Après six années d’absence, dEUS montre avec
Pocket revolution qu’il n’a rien perdu de sa superbe, et offre douze titres très efficaces aux sonorités pop. Centré autour d’un Tom Barman devenu leader indiscutable, les chansons sont modernes et dans la veine dEUS malgré le changement presque total du line-up, ne reste de la formation originale que Tom Barman et Klaas Janzoons le violoniste. L’expérience du groupe, les projets-solo de chacun, permettent de mieux canaliser la complexité de leurs compositions pour s’inscrire dans une forme essentielle, prouvant par la même occasion une capacité à être de son temps. C’est d’ailleurs par un titre moderne et progressif qu’ils ouvrent cet album,
« Bad timing », le dernier morceau composé pour cet opus, révèle la teneur du disque tout en retenue, s’inscrivant dans une spirale qui ne cesse de s’amplifier en gardant la même formule rythmique, ne s’appuyant juste que sur l’effervescence et la nuance de leur jeu. Le chant de Barman est aussi grave et chaleureux que dans les albums précédents, toujours sur le fil ce qui à l’avantage de le rendre précieux, presque intellectuel.

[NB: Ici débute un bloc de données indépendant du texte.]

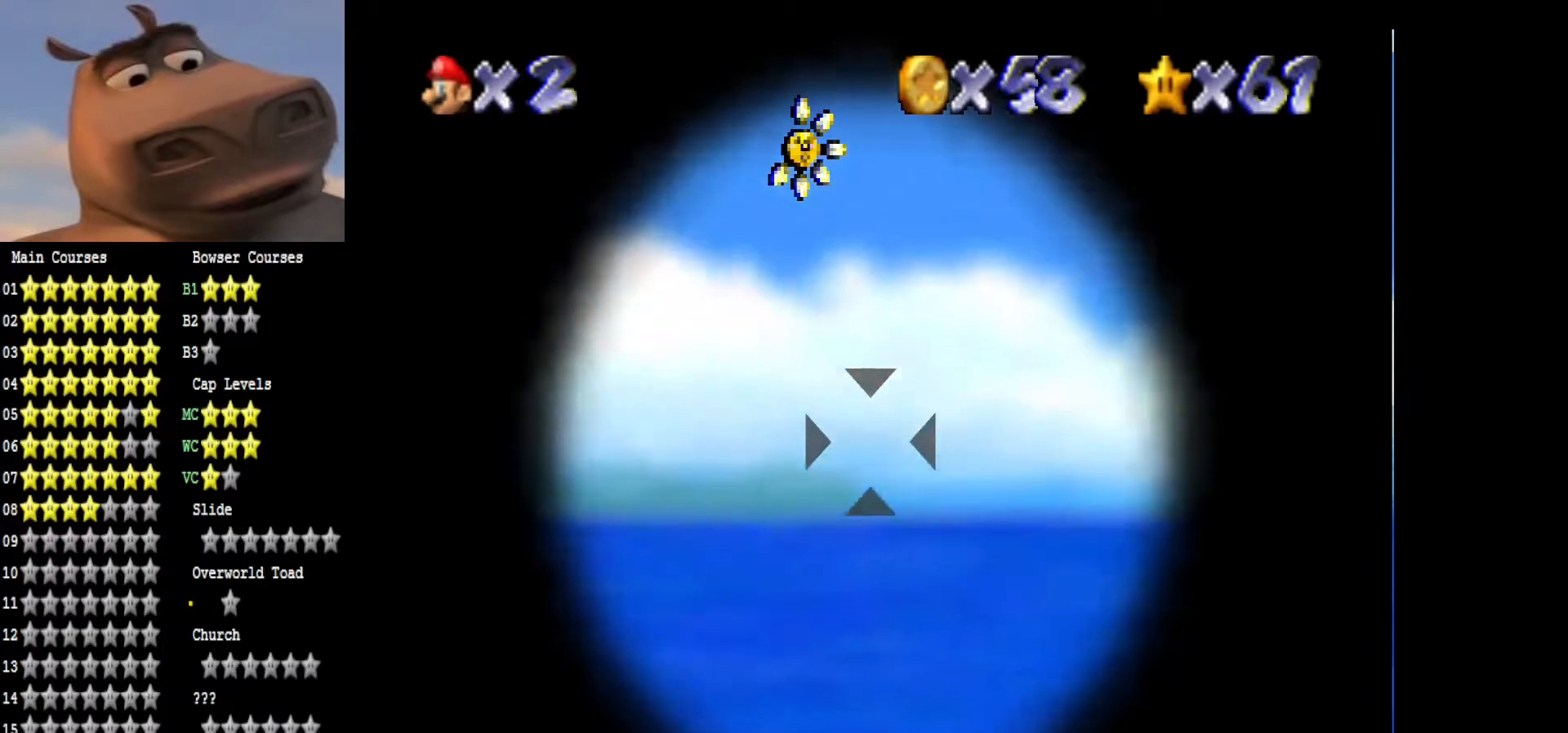
{"buttons": [], "left_stick": "left", "right_stick": "center", "events": []}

« 7 Days,7 Weeks », choisit pour être le single, ne reste pas comme un des titres marquants du disque, son allure pop conventionnelle le rend presque transitaire.
Les choses s’accélèrent avec
« Stop-start nature », titre composé avec Cj Bolland, l’acolyte de Barman dans Magnus. On trouve dans ce titre tous les ingrédients qui placent dEUS à la croisée des chemins, la rythmique électronique entêtante qui revient sans cesse de manière imparable jusqu’à l’explosion à la sauce anversoise. Ce hit pourrait prendre à lui seul toute la signification du disque, tellement la « révolution de poche » y est palpable. Dans la plus pure tradition rock
« If you don’t get what you want » laisse l’énergie en suspension, la jambe tremble toujours en rythme, la superposition des instruments est chirurgicale, l’arrivée en force de la basse, sublime. Ce titre a toute l’allure d’un standard. Le tout s’apaise sur les deux titres suivants
« What we talk about (when we talk about love) » et
« Include me out » où l’on retrouve un dEUS d’autrefois délivrant de l’ambiances dépouillées avec une pointe de mélancolie ou d’épuisement. Arrive ensuite
« Pocket revolution », son introduction est planante, le chant calme quasi essoufflé fait mouche, on plonge à coups sûrs dans la tourmente lorsque le refrain gronde. L’arrangement des chœurs posé par les nouveaux arrivants, Stéphane Misseghers (batterie) transfert du groupe belge Soulwax et Mauro Pawlowski (guitare) frisent le génie et nous rappelle le meilleur des albums précédents. On reste dans cette même teneur électrique dans
« Nightshopping », Tom Barman nous sert de nouveaux spoken-words lubriques, avant de se faire envoler par la mélodie de guitare omniprésente. On retrouve sur ce titre Stef Kamil Carlens, parti du groupe pour former Zita Swoon, poser quelques backing vocals.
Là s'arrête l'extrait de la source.